We must anchor our mind and all our thoughts to the WORD of the LORD that cries out to us from the Sanctuary of His Holy Church. We must bring ourselves physically into His Holy Temple, i.e., into His Body, which is the Church in the spiritual depths of her sacramental and liturgical worship, to receive Him again and again in the words of the Church’s prayers, hymns, her prophetic and apostolic teachings that He pours out on us. All of these things carry Christ; they are so many embodiments of Christ’s Holy Spirit. When the words of the Church touch your ears, it is Christ touching your ears. Through them, in them, we draw near to Christ—not in imagination but concretely, bodily—in the fear of God, with faith and love, even to partake of Him as our food and drink.
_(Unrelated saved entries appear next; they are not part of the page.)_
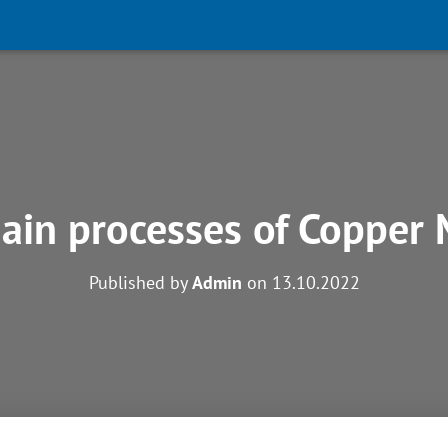
ain processes of Copper 
Published by
Admin
on
13.10.2022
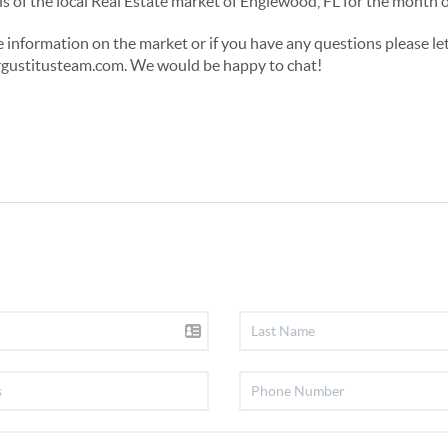
tails of the local Real Estate market of Englewood, FL for the mon
re information on the market or if you have any questions please le
ustitusteam.com. We would be happy to chat!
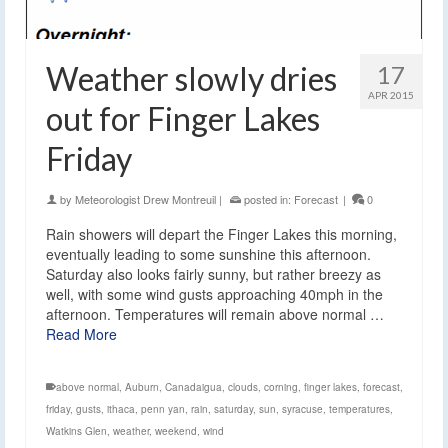
Weather slowly dries
17
APR 2015
out for Finger Lakes
Friday
by
Meteorologist Drew Montreuil
|
posted in:
Forecast
|
0
Rain showers will depart the Finger Lakes this morning,
eventually leading to some sunshine this afternoon.
Saturday also looks fairly sunny, but rather breezy as
well, with some wind gusts approaching 40mph in the
afternoon. Temperatures will remain above normal …
Read More
above normal
,
Auburn
,
Canadaigua
,
clouds
,
corning
,
finger lakes
,
forecast
,
friday
,
gusts
,
ithaca
,
penn yan
,
rain
,
saturday
,
sun
,
syracuse
,
temperatures
,
Watkins Glen
,
weather
,
weekend
,
wind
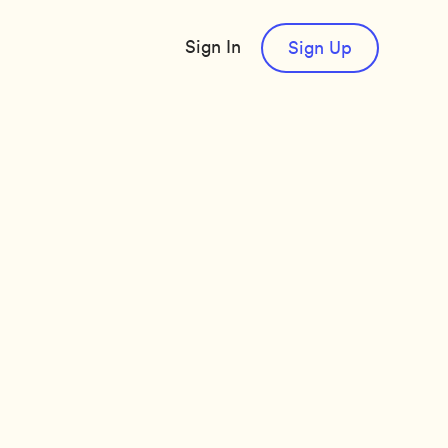
Sign In
Sign Up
Thus it is that the LORD and His Way that leads into Eden and into the opened Heavens, that we are looking to find is not outside of us but within us. And thus, we bring our mind again and again from out of the city, out of Egypt, out of the slavery of our own reasonings and into the wilderness where the LORD is, triumphing over the devil, and into the tomb of our heart where the LORD is destroying our death by His death. This internal work is not easy, for it is not ordinary work. It is not a work of the world. It is divine work not of this world. We need a teacher, a divine teacher to guide us and instruct us on how to do it. We will not find that Teacher outside the Church, for the Teacher must be the Image of God Himself, Jesus Christ, in whose image we were created. It is the work of learning how to listen, deeply, for the WORD of God speaking to us in the Beauty of His Church’s prayers, hymns, doctrines and worship. This internal work opens up to us as we do the external work of the Church’s ascetic disciplines. It is all centered on the Holy Altar of Christ’s Holy Church, from which, in the Church’s liturgical and sacramental worship, Christ works in us for our salvation. Amen!